EXCERPT
+ + + + +
Coarctation of the aorta is a birth defect that causes a part of your aorta to get too narrow. This makes your heart pump harder to move blood. If you have high blood pressure or get headaches, muscle weakness, or cold hands and feet, coarctation of the aorta could be the cause.
The aorta is the biggest artery in your body. It starts at the heart and brings blood to the rest of your body. Without treatment, coarctation of the aorta leads to life-threatening heart problems.
Treating Coarctation of the Aorta at UVA
Aortic coarctation can be mild or severe. How we treat it depends on your age and how bad it is. At UVA, our experts have the tools to diagnose aortic coarctation and the skills to treat it.
Treatment usually starts with a procedure. We have options for widening or replacing the narrow part of your aorta. We can:
- Inflate a balloon inside your aorta to expand the narrow part (balloon angioplasty with stenting)
- Remove the narrow section (resection with anastomosis)
- Expand the narrow part with another blood vessel from your body (subclavian flap aortoplasty)
- Add a tube to go around the narrow section (bypass graft repair)
+ + + + +
RECORDED DATA
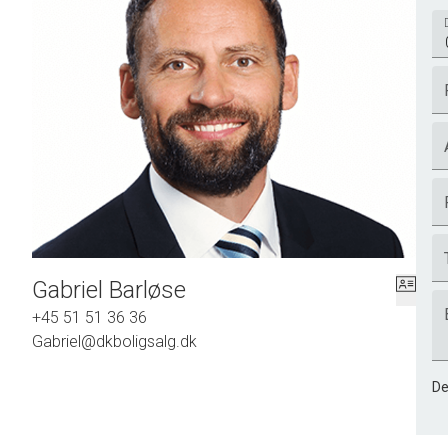
Gabriel Barløse
+45 51 51 36 36
Gabriel@dkboligsalg.dk
De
+ + + + +
TASKS
[1] Condense the paragraph in the text on coarctation of the aorta that begins "Coarctation of the aorta is a birth defect" into two shorter sentences that keep its main facts.
[2] From the text on coarctation of the aorta, copy the passage from "Treating Coarctation of" up to and including "to treat it." word for word.
[3] Continue the text on coarctation of the aorta from its last line.

RESPONSES BY ITEM NUMBER
[1] Coarctation of the aorta is a birth defect that narrows part of the aorta and forces the heart to pump harder to move blood. It may be behind high blood pressure, headaches, muscle weakness, or cold hands and feet.

[2]
Treating Coarctation of the Aorta at UVA
Aortic coarctation can be mild or severe. How we treat it depends on your age and how bad it is. At UVA, our experts have the tools to diagnose aortic coarctation and the skills to treat it.

[3]
- Open the aorta by adding a synthetic patch to the wall of the narrow part (patch aortoplasty
You might need medicine to control your blood pressure after surgery. We'll work with you to choose the best treatment option for a successful recovery.
Aortic Coarctation Symptoms
Most people don’t get symptoms. Mild cases aren’t usually diagnosed until later in life. More severe cases can cause:
- High blood pressure
- Pain, like headaches, chest pain, or leg cramps
- Weakness or fainting
Babies with coarctation of the aorta might show symptoms soon after birth.
Diagnosing Coarctation of the Aorta
We diagnose coarctation of the aorta with these tests:
- Chest X-ray
- Computed tomography (CT) scan
- Magnetic resonance imaging (MRI) scan
- Cardiac catheterization
Get Genetic Testing
Coarctation of the aorta might be caused by a genetic birth defects. We offer genetic testing at our Cardiovascular Genetics Clinic, located at the Heart & Vascular Center.